NCBiotech officials said they had a long and successful relationship with the university and its researchers.
âTo date, NCBiotech has awarded over $ 6.5 million in research grants to ECU,â said Rob Lindberg, vice president of science and technology development at the center.
âAs these grant programs increasingly focus on translating and licensing game-changing innovations, the ECU community regularly presents us with compelling funding opportunities such as these to support breakthrough innovations. that address critically important societal challenges and have an economic impact on the state, “said Lindberg.
The library account covers the publication costs of researchers
ECU Academic Library Services has opened an account to pay the costs of publishing articles in several journals of the Public Library of Science (PLOS).
The PLOS account is one of many agreements that libraries have signed with publishers that allow ECU authors to publish in their journals at a reduced or free cost to the ECU author.

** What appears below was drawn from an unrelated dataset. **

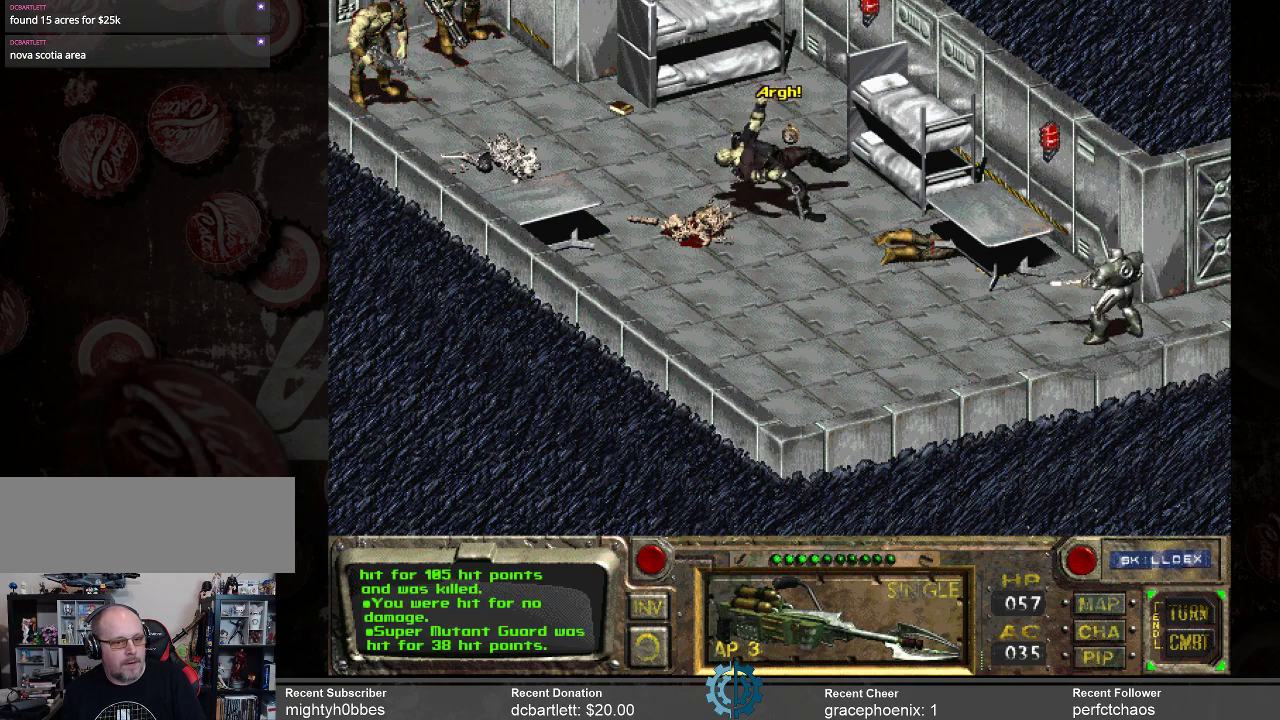
{"keys": [], "mouse": [], "events": []}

âAcademic Library Services is committed to making research more sustainable, affordable, transparent and open,â said Janice S. Lewis, director of the ALS. “One of the ways we do this is to pay some or all of the costs for ECU authors to publish in peer-reviewed journals that make their articles open to all readers.”
The first faculty member to use the account was Dr. Keith Keene, associate professor of biology and director of the Brody School of Medicine Center for Health Disparities. His article, co-authored with other ECU professors and researchers from other institutions, is titled “DNA methylation assays identify ZDHHC6 intronic locus associated with time to recurrent stroke in the Vitamin Intervention for Stroke Prevention clinical trial â.
“We are delighted that Dr Keene and his colleagues have chosen to publish in PLOS ONE, a highly respected and impactful open journal, and that we were able to help fund its publication,” said Lewis. âIt is appropriate that the topic focuses on intervention for stroke prevention. Stroke is one of the leading causes of death in the United States, and residents of eastern North Carolina have a higher risk of stroke than the national average. According to the authors, the results of this study lay the groundwork for further studies examining these results in various populations.
âAnother reason it’s important is that the results of their studies have been published in an open access journal and are immediately available to researchers around the world. “
Faculty are constantly feeling the pressure to “publish or perish,” Keene said, and budget cuts have become more frequent even as publishing costs have increased.
âAs part of our academic mission, we must be good stewards of the resources entrusted to us. Programs such as Academic Library Services open access publishing support are essential to achieving our academic research mission while being financially responsible, âsaid Keene. “This program helps alleviate some of the barriers to academic success (such as publication costs), promotes the research productivity of our faculty, and allows for a greater diversity of scholarly activity.”
A second article from several librarians at Laupus Library was also published using the PLOS account. The article studies the effect of librarian involvement on the quality of systematic reviews in dentistry.
Lewis said the library budgeted funds for the account to support research and learning at the university. This benefits the authors so that they do not have to generate the funds to publish while supporting open access to the stock exchange.
âIf more universities do this, it will open scholarships for everyone,â she said. “We want ECU to continue to be more active in this effort.”